Il fallait bien que le scandale éclate au grand jour et que les deux formations prétendantes à diriger le prochain gouvernement de l’après-23 septembre 2026 s’engagent dans des échanges au vitriol, en s’accusant de pourrir les élections prévues pour se tenir à cette date, mais qui se voient ainsi salies de basses accusations.
C’est le RNI qui a été le premier à dégainer, dans un communiqué lu au cours de sa dernière réunion de coordination, un chapelet de reproches lancés sur un ton très dur à l’égard du PAM, à la limite de l’insulte, et à condamner ses pratiques de débauchage de ses cadres, élus et notables ayant toutes les chances de remporter des circonscriptions. Pour appuyer ses dires, le parti d’Akhannouch, qui dirige le gouvernement, a également cité le cas de la formation de l’Istiqlal, également membre de la majorité sortante, mais a réservé les lignes les plus sévères du communiqué à celle du PAM, devenu 1er rival.

■ **Consigne de travail 1**:
Répondez à ces questions sur l'extrait :
(a) À quelle date les élections sont-elles prévues ?
(b) Quel parti a lancé les premiers reproches ?
(c) Quelle autre formation de la majorité sortante le parti d'Akhannouch a-t-il citée ?
■ **Consigne de travail 2**:
Recopiez à l'identique, s'il vous plaît, le passage de l'extrait situé entre « C’est le RNI » et « devenu 1er rival. », ces deux bornes comprises.

■ **Contenu des données**:
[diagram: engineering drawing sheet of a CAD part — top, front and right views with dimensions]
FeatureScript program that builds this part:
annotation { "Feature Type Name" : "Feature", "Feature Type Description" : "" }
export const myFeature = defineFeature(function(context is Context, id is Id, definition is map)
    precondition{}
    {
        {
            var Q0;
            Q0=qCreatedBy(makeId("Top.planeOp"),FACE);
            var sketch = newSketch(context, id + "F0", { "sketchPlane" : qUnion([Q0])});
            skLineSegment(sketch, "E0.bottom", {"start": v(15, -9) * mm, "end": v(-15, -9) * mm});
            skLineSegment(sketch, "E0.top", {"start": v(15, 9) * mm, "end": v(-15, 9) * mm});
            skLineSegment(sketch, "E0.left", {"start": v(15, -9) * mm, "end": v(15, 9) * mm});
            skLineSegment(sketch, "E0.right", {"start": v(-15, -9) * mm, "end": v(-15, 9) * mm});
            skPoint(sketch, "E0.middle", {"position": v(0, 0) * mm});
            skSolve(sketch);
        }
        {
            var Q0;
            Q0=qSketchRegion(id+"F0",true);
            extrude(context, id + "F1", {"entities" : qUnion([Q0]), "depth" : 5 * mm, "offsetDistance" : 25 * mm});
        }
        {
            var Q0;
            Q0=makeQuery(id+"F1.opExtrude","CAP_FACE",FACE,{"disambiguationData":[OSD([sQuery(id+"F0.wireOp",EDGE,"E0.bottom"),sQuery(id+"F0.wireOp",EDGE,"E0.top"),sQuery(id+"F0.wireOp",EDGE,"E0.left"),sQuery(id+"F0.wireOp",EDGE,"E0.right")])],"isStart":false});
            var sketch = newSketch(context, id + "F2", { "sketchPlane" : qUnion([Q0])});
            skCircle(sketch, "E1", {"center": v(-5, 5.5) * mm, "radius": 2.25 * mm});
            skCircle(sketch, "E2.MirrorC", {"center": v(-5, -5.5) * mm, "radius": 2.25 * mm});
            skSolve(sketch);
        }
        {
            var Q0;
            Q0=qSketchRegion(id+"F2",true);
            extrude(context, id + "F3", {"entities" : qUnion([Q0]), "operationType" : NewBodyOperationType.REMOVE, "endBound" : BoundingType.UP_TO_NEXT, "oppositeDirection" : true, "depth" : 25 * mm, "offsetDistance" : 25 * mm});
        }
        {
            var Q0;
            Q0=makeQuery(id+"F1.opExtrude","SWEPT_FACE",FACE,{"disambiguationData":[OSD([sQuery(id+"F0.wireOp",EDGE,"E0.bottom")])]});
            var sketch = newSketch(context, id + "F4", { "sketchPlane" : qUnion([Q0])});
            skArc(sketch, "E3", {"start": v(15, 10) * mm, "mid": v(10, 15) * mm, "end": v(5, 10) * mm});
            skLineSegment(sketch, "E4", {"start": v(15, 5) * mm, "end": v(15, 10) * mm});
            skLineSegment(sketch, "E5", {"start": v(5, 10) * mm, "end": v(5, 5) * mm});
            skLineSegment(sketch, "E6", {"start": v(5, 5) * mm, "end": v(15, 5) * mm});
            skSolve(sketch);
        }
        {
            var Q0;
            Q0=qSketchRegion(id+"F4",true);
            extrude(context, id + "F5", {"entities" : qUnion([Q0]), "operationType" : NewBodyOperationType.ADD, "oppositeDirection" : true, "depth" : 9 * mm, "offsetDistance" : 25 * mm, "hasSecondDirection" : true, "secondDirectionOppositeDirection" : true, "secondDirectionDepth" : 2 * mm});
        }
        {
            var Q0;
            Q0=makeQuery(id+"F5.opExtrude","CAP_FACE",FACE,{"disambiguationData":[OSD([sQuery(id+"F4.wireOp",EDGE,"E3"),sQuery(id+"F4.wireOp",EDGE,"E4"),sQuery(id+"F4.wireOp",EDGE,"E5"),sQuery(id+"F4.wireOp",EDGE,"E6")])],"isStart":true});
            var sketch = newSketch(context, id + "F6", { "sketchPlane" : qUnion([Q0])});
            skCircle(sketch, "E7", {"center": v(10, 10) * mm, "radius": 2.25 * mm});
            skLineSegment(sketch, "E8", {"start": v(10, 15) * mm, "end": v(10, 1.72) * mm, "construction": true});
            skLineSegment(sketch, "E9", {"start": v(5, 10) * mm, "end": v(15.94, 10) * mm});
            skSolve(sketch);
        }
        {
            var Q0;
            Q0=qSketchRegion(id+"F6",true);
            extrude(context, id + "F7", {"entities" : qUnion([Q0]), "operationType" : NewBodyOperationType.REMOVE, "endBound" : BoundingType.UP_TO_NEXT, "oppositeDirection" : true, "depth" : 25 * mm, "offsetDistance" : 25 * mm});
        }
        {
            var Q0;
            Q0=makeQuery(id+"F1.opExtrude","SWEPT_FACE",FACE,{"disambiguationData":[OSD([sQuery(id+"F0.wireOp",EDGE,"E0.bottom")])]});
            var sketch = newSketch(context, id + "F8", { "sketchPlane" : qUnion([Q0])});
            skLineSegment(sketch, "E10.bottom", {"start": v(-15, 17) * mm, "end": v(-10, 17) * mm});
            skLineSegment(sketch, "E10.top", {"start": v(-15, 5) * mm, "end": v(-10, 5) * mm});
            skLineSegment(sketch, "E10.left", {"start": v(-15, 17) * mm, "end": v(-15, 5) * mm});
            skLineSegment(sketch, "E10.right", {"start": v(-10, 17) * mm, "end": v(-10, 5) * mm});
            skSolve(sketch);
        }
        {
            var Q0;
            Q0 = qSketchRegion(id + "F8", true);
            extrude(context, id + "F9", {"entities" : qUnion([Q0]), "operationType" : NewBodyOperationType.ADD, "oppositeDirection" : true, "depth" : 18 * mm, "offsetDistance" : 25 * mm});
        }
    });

■ **Résultat 1**:
(a) Le 23 septembre 2026.
(b) Le RNI.
(c) L'Istiqlal.

■ **Résultat 2**:
C’est le RNI qui a été le premier à dégainer, dans un communiqué lu au cours de sa dernière réunion de coordination, un chapelet de reproches lancés sur un ton très dur à l’égard du PAM, à la limite de l’insulte, et à condamner ses pratiques de débauchage de ses cadres, élus et notables ayant toutes les chances de remporter des circonscriptions. Pour appuyer ses dires, le parti d’Akhannouch, qui dirige le gouvernement, a également cité le cas de la formation de l’Istiqlal, également membre de la majorité sortante, mais a réservé les lignes les plus sévères du communiqué à celle du PAM, devenu 1er rival.